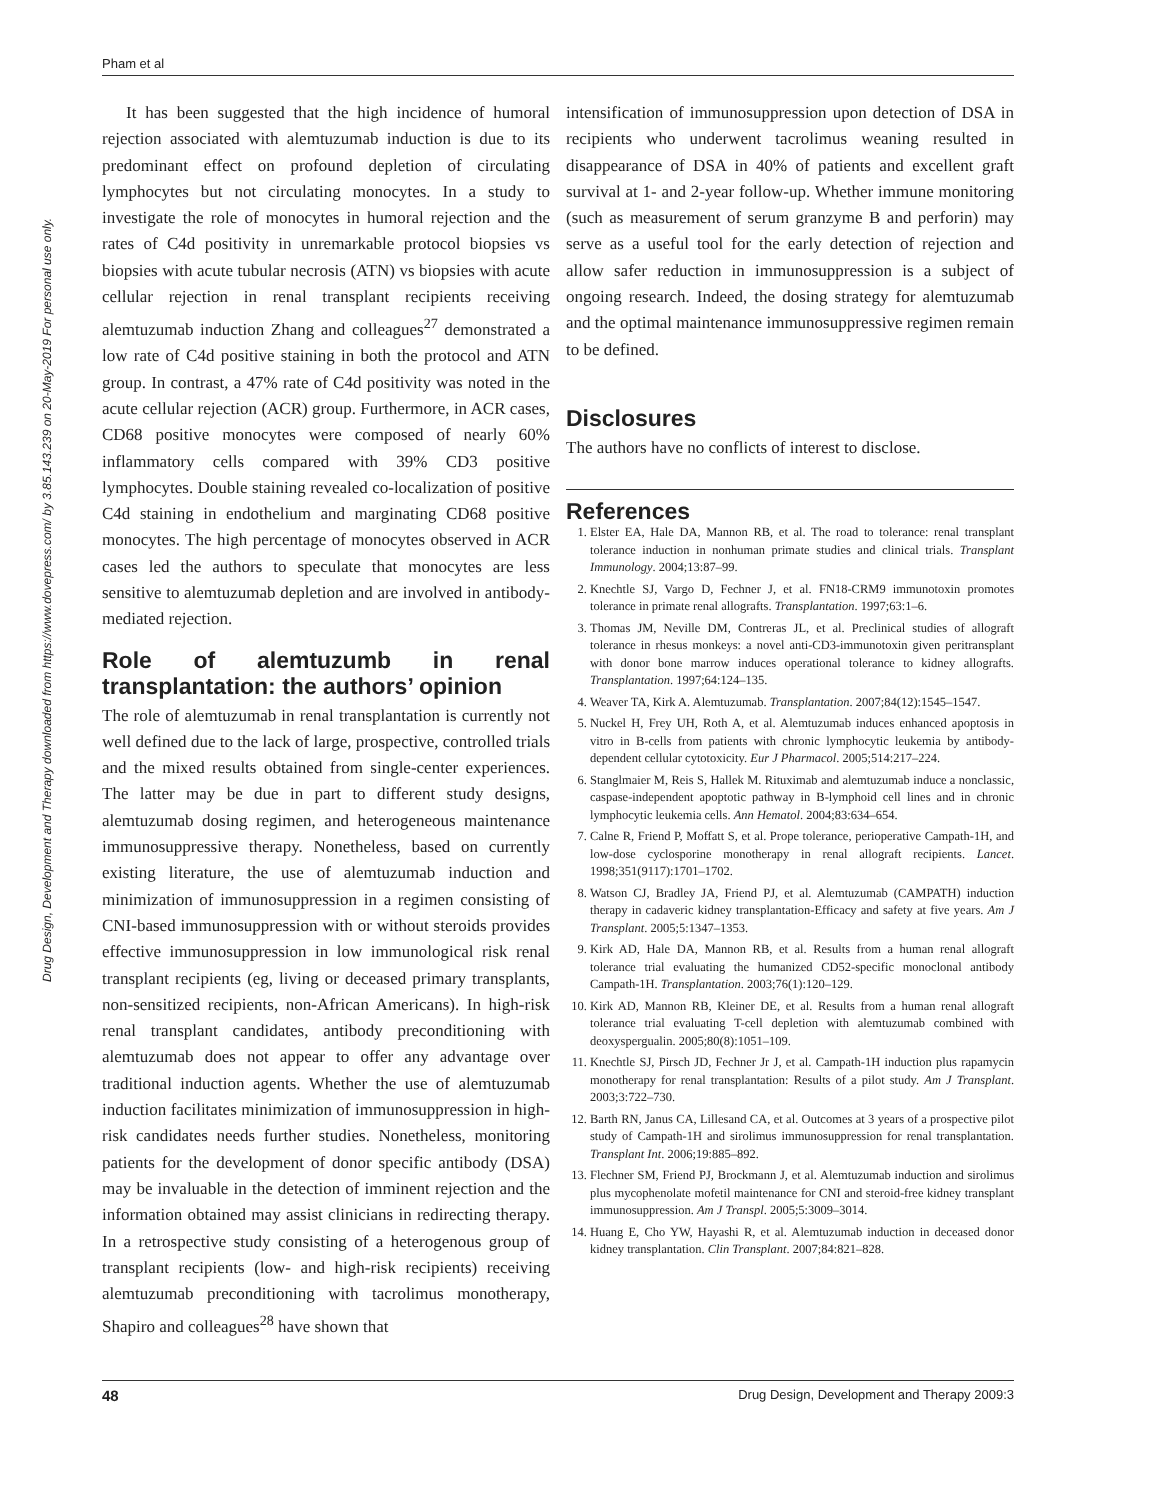Pham et al
Drug Design, Development and Therapy downloaded from https://www.dovepress.com/ by 3.85.143.239 on 20-May-2019 For personal use only.
It has been suggested that the high incidence of humoral rejection associated with alemtuzumab induction is due to its predominant effect on profound depletion of circulating lymphocytes but not circulating monocytes. In a study to investigate the role of monocytes in humoral rejection and the rates of C4d positivity in unremarkable protocol biopsies vs biopsies with acute tubular necrosis (ATN) vs biopsies with acute cellular rejection in renal transplant recipients receiving alemtuzumab induction Zhang and colleagues<sup>27</sup> demonstrated a low rate of C4d positive staining in both the protocol and ATN group. In contrast, a 47% rate of C4d positivity was noted in the acute cellular rejection (ACR) group. Furthermore, in ACR cases, CD68 positive monocytes were composed of nearly 60% inflammatory cells compared with 39% CD3 positive lymphocytes. Double staining revealed co-localization of positive C4d staining in endothelium and marginating CD68 positive monocytes. The high percentage of monocytes observed in ACR cases led the authors to speculate that monocytes are less sensitive to alemtuzumab depletion and are involved in antibody-mediated rejection.
Role of alemtuzumb in renal transplantation: the authors’ opinion
The role of alemtuzumab in renal transplantation is currently not well defined due to the lack of large, prospective, controlled trials and the mixed results obtained from single-center experiences. The latter may be due in part to different study designs, alemtuzumab dosing regimen, and heterogeneous maintenance immunosuppressive therapy. Nonetheless, based on currently existing literature, the use of alemtuzumab induction and minimization of immunosuppression in a regimen consisting of CNI-based immunosuppression with or without steroids provides effective immunosuppression in low immunological risk renal transplant recipients (eg, living or deceased primary transplants, non-sensitized recipients, non-African Americans). In high-risk renal transplant candidates, antibody preconditioning with alemtuzumab does not appear to offer any advantage over traditional induction agents. Whether the use of alemtuzumab induction facilitates minimization of immunosuppression in high-risk candidates needs further studies. Nonetheless, monitoring patients for the development of donor specific antibody (DSA) may be invaluable in the detection of imminent rejection and the information obtained may assist clinicians in redirecting therapy. In a retrospective study consisting of a heterogenous group of transplant recipients (low- and high-risk recipients) receiving alemtuzumab preconditioning with tacrolimus monotherapy, Shapiro and colleagues<sup>28</sup> have shown that
intensification of immunosuppression upon detection of DSA in recipients who underwent tacrolimus weaning resulted in disappearance of DSA in 40% of patients and excellent graft survival at 1- and 2-year follow-up. Whether immune monitoring (such as measurement of serum granzyme B and perforin) may serve as a useful tool for the early detection of rejection and allow safer reduction in immunosuppression is a subject of ongoing research. Indeed, the dosing strategy for alemtuzumab and the optimal maintenance immunosuppressive regimen remain to be defined.
Disclosures
The authors have no conflicts of interest to disclose.
References
1. Elster EA, Hale DA, Mannon RB, et al. The road to tolerance: renal transplant tolerance induction in nonhuman primate studies and clinical trials. Transplant Immunology. 2004;13:87–99.
2. Knechtle SJ, Vargo D, Fechner J, et al. FN18-CRM9 immunotoxin promotes tolerance in primate renal allografts. Transplantation. 1997;63:1–6.
3. Thomas JM, Neville DM, Contreras JL, et al. Preclinical studies of allograft tolerance in rhesus monkeys: a novel anti-CD3-immunotoxin given peritransplant with donor bone marrow induces operational tolerance to kidney allografts. Transplantation. 1997;64:124–135.
4. Weaver TA, Kirk A. Alemtuzumab. Transplantation. 2007;84(12):1545–1547.
5. Nuckel H, Frey UH, Roth A, et al. Alemtuzumab induces enhanced apoptosis in vitro in B-cells from patients with chronic lymphocytic leukemia by antibody-dependent cellular cytotoxicity. Eur J Pharmacol. 2005;514:217–224.
6. Stanglmaier M, Reis S, Hallek M. Rituximab and alemtuzumab induce a nonclassic, caspase-independent apoptotic pathway in B-lymphoid cell lines and in chronic lymphocytic leukemia cells. Ann Hematol. 2004;83:634–654.
7. Calne R, Friend P, Moffatt S, et al. Prope tolerance, perioperative Campath-1H, and low-dose cyclosporine monotherapy in renal allograft recipients. Lancet. 1998;351(9117):1701–1702.
8. Watson CJ, Bradley JA, Friend PJ, et al. Alemtuzumab (CAMPATH) induction therapy in cadaveric kidney transplantation-Efficacy and safety at five years. Am J Transplant. 2005;5:1347–1353.
9. Kirk AD, Hale DA, Mannon RB, et al. Results from a human renal allograft tolerance trial evaluating the humanized CD52-specific monoclonal antibody Campath-1H. Transplantation. 2003;76(1):120–129.
10. Kirk AD, Mannon RB, Kleiner DE, et al. Results from a human renal allograft tolerance trial evaluating T-cell depletion with alemtuzumab combined with deoxyspergualin. 2005;80(8):1051–109.
11. Knechtle SJ, Pirsch JD, Fechner Jr J, et al. Campath-1H induction plus rapamycin monotherapy for renal transplantation: Results of a pilot study. Am J Transplant. 2003;3:722–730.
12. Barth RN, Janus CA, Lillesand CA, et al. Outcomes at 3 years of a prospective pilot study of Campath-1H and sirolimus immunosuppression for renal transplantation. Transplant Int. 2006;19:885–892.
13. Flechner SM, Friend PJ, Brockmann J, et al. Alemtuzumab induction and sirolimus plus mycophenolate mofetil maintenance for CNI and steroid-free kidney transplant immunosuppression. Am J Transpl. 2005;5:3009–3014.
14. Huang E, Cho YW, Hayashi R, et al. Alemtuzumab induction in deceased donor kidney transplantation. Clin Transplant. 2007;84:821–828.
48 Drug Design, Development and Therapy 2009:3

..............................

• **Task directions**:
Where a line above contains the word "kidney", show that line.

• **Reply**:
3. Thomas JM, Neville DM, Contreras JL, et al. Preclinical studies of allograft tolerance in rhesus monkeys: a novel anti-CD3-immunotoxin given peritransplant with donor bone marrow induces operational tolerance to kidney allografts. Transplantation. 1997;64:124–135.
8. Watson CJ, Bradley JA, Friend PJ, et al. Alemtuzumab (CAMPATH) induction therapy in cadaveric kidney transplantation-Efficacy and safety at five years. Am J Transplant. 2005;5:1347–1353.
13. Flechner SM, Friend PJ, Brockmann J, et al. Alemtuzumab induction and sirolimus plus mycophenolate mofetil maintenance for CNI and steroid-free kidney transplant immunosuppression. Am J Transpl. 2005;5:3009–3014.
14. Huang E, Cho YW, Hayashi R, et al. Alemtuzumab induction in deceased donor kidney transplantation. Clin Transplant. 2007;84:821–828.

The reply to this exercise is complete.